## Task to carry out
Rewrite the part of the items that opens with the line containing "scientific name: Triteleia bridgesii" and runs through the end of the items, replacing "phylum" with "division" and leaving everything else the same.

## Record list
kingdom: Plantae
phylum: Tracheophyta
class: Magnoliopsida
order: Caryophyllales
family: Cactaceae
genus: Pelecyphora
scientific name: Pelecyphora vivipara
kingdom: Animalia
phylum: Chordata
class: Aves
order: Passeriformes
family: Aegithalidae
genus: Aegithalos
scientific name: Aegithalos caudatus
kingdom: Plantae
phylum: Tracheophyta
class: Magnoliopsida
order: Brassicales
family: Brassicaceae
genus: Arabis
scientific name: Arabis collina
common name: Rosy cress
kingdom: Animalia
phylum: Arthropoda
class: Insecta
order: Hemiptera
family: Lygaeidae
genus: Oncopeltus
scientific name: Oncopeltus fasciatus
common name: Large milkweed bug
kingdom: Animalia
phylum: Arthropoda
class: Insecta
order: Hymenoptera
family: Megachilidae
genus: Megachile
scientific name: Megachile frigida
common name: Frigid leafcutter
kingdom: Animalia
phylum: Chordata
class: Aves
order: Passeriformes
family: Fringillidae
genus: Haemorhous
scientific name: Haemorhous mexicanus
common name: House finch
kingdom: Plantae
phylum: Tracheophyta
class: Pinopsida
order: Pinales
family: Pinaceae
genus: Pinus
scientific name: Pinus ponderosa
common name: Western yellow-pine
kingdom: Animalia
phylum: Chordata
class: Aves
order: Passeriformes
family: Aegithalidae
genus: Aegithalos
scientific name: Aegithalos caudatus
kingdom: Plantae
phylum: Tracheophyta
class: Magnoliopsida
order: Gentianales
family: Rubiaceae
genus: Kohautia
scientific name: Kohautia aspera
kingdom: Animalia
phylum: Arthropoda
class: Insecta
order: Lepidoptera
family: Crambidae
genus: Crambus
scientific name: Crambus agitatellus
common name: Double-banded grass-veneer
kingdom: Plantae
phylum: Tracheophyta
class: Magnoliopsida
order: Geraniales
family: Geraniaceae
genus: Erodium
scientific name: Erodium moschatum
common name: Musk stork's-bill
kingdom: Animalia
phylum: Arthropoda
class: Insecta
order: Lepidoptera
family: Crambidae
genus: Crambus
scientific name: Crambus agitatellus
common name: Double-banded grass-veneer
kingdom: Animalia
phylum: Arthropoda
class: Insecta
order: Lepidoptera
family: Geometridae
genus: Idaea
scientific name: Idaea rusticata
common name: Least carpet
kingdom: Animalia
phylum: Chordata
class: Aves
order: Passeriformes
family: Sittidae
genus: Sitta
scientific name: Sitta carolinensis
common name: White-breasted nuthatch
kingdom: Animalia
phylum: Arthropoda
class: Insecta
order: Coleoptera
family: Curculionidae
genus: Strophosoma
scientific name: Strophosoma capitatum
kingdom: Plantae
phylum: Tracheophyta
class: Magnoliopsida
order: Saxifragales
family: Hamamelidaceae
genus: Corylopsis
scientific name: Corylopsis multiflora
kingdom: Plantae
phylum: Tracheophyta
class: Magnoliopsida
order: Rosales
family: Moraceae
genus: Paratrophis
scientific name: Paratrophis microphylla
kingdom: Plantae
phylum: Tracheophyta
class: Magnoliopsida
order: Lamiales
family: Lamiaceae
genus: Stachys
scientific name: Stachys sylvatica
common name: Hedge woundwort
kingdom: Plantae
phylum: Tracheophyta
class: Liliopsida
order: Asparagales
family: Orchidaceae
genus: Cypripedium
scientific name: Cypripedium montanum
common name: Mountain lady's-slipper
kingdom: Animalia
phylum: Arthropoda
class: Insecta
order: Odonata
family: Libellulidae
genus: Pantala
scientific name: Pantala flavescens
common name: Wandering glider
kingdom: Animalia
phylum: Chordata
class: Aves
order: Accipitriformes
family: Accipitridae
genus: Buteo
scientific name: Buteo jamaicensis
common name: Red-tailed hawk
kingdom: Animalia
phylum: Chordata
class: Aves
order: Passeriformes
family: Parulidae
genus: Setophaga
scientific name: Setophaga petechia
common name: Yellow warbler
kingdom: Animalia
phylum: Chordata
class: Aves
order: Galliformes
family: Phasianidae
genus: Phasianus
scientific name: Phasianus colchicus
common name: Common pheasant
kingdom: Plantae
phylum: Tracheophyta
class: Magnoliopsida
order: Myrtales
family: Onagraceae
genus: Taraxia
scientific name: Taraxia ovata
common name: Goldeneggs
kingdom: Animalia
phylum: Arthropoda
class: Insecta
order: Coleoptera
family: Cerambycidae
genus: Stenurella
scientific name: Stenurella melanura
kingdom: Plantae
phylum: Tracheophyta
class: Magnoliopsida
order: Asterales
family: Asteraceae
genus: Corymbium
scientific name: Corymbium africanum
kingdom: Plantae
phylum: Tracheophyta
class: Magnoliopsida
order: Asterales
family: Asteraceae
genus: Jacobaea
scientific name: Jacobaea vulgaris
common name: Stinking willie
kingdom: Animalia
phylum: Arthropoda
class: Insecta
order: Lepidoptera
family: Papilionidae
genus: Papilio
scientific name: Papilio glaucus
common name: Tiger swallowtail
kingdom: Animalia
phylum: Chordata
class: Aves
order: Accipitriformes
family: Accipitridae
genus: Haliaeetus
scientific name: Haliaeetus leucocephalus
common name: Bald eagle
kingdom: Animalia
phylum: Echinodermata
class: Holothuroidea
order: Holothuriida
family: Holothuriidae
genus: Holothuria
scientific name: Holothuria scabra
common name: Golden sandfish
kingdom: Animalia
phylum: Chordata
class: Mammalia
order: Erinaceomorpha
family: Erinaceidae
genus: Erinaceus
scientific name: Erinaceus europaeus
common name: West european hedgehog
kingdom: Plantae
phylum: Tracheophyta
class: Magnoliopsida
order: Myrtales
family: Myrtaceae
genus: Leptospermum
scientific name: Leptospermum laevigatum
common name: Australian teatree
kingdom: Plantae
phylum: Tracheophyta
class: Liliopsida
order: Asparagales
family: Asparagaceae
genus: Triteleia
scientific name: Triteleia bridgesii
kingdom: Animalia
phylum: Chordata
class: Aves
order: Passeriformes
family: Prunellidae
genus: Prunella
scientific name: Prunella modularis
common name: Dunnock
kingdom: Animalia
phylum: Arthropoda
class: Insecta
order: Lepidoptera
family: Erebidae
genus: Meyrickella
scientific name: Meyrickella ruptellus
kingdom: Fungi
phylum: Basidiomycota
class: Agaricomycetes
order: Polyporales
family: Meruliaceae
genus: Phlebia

## Task result
scientific name: Triteleia bridgesii
kingdom: Animalia
division: Chordata
class: Aves
order: Passeriformes
family: Prunellidae
genus: Prunella
scientific name: Prunella modularis
common name: Dunnock
kingdom: Animalia
division: Arthropoda
class: Insecta
order: Lepidoptera
family: Erebidae
genus: Meyrickella
scientific name: Meyrickella ruptellus
kingdom: Fungi
division: Basidiomycota
class: Agaricomycetes
order: Polyporales
family: Meruliaceae
genus: Phlebia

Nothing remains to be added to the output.